*The problem*. Please repeat, from the entries that follow, the lines from the one containing "(pad_to_mask_clearance 0)" through the one containing "(useauxorigin false)" exactly, adding nothing.

*Information provided*.
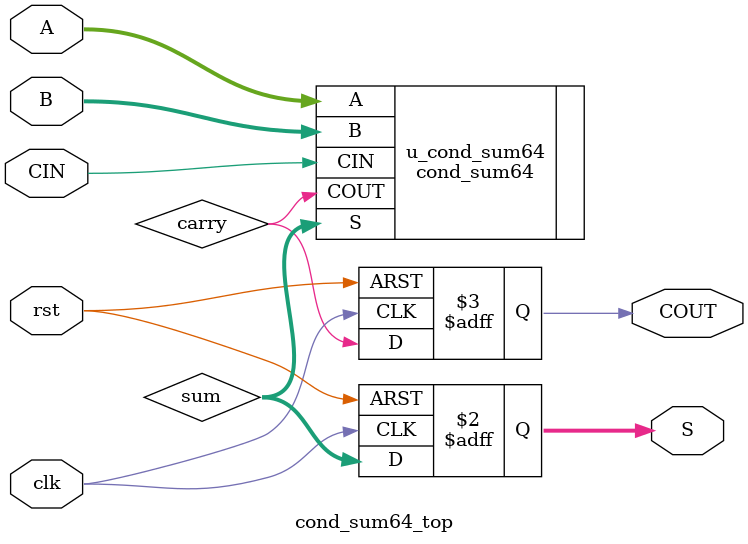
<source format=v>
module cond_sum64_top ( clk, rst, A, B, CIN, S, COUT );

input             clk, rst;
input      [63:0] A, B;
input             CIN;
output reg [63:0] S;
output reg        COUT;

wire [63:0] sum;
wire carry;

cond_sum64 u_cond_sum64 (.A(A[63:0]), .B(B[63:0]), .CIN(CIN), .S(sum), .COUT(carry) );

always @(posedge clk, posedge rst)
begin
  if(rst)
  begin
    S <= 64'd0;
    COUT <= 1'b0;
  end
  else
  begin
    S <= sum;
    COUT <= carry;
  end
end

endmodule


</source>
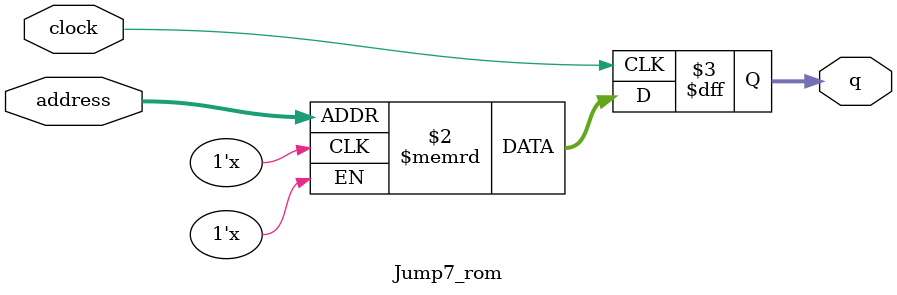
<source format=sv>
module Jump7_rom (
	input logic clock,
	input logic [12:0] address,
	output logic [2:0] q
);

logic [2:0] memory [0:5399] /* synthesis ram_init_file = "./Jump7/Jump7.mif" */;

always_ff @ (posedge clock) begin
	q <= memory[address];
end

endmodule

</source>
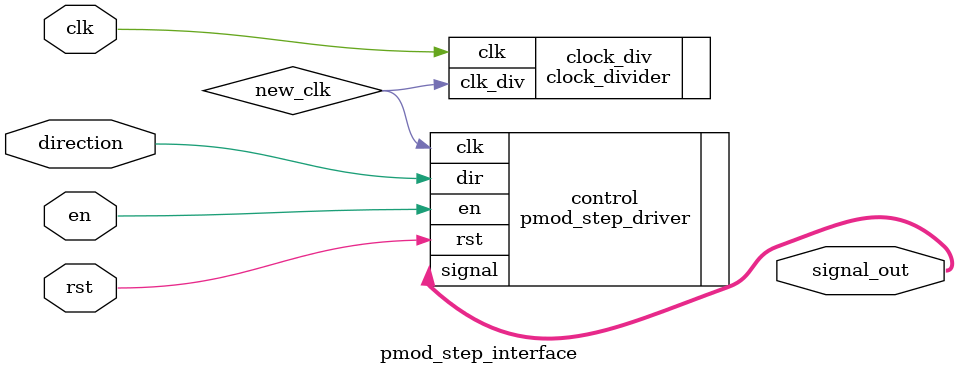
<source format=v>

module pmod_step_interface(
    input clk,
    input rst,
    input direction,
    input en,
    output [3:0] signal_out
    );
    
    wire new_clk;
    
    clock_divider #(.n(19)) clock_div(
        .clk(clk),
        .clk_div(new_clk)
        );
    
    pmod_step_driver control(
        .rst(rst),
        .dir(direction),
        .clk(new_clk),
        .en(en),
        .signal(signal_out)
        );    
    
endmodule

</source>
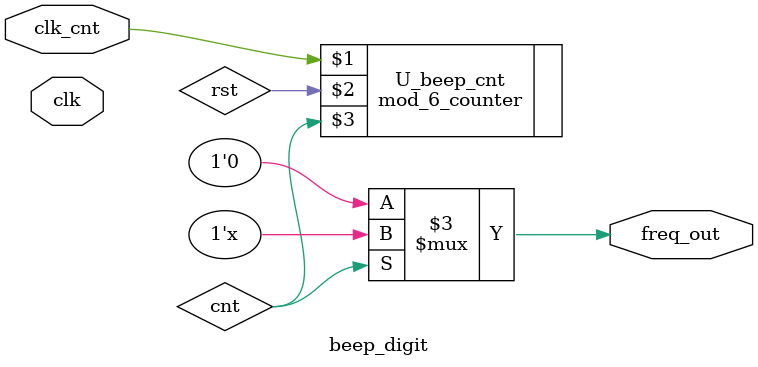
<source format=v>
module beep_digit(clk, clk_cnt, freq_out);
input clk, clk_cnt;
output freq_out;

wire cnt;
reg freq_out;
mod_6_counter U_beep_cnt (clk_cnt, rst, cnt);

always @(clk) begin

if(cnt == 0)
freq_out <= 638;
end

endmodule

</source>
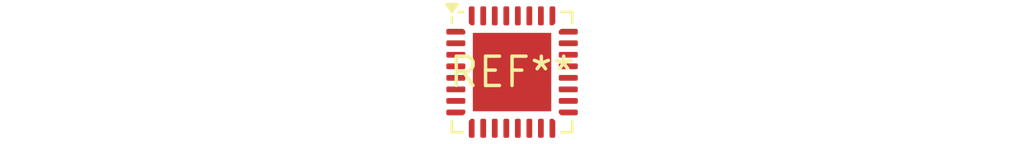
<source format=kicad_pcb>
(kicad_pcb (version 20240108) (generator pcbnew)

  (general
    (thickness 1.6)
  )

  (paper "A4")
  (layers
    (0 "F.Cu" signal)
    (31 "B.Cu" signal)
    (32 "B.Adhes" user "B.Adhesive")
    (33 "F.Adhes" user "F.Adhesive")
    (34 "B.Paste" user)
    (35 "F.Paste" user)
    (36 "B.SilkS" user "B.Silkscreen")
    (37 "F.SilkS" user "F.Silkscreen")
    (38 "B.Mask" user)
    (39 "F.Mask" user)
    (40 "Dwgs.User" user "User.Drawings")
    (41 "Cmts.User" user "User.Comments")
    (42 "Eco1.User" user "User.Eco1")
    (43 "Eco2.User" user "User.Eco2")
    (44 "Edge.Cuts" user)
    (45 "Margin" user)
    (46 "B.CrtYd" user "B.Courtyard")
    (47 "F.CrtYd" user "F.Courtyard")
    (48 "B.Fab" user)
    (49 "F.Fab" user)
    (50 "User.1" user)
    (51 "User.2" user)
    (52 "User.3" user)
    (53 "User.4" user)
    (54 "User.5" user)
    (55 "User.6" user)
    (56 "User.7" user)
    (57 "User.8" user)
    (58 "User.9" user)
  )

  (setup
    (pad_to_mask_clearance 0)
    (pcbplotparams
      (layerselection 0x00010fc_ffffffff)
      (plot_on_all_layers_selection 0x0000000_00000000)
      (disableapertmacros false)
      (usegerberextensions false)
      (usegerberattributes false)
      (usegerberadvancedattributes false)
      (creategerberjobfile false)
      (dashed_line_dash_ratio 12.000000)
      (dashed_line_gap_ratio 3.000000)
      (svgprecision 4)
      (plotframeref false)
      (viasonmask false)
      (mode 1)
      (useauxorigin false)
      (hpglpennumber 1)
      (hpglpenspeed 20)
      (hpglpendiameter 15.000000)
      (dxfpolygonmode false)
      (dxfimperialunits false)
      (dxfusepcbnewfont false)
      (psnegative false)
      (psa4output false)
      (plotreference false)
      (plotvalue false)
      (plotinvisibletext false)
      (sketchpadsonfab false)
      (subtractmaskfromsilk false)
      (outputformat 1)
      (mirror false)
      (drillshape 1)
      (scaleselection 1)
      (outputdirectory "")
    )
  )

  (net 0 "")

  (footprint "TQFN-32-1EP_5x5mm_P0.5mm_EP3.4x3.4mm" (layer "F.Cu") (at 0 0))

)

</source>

*Exercise answer*.
    (pad_to_mask_clearance 0)
    (pcbplotparams
      (layerselection 0x00010fc_ffffffff)
      (plot_on_all_layers_selection 0x0000000_00000000)
      (disableapertmacros false)
      (usegerberextensions false)
      (usegerberattributes false)
      (usegerberadvancedattributes false)
      (creategerberjobfile false)
      (dashed_line_dash_ratio 12.000000)
      (dashed_line_gap_ratio 3.000000)
      (svgprecision 4)
      (plotframeref false)
      (viasonmask false)
      (mode 1)
      (useauxorigin false)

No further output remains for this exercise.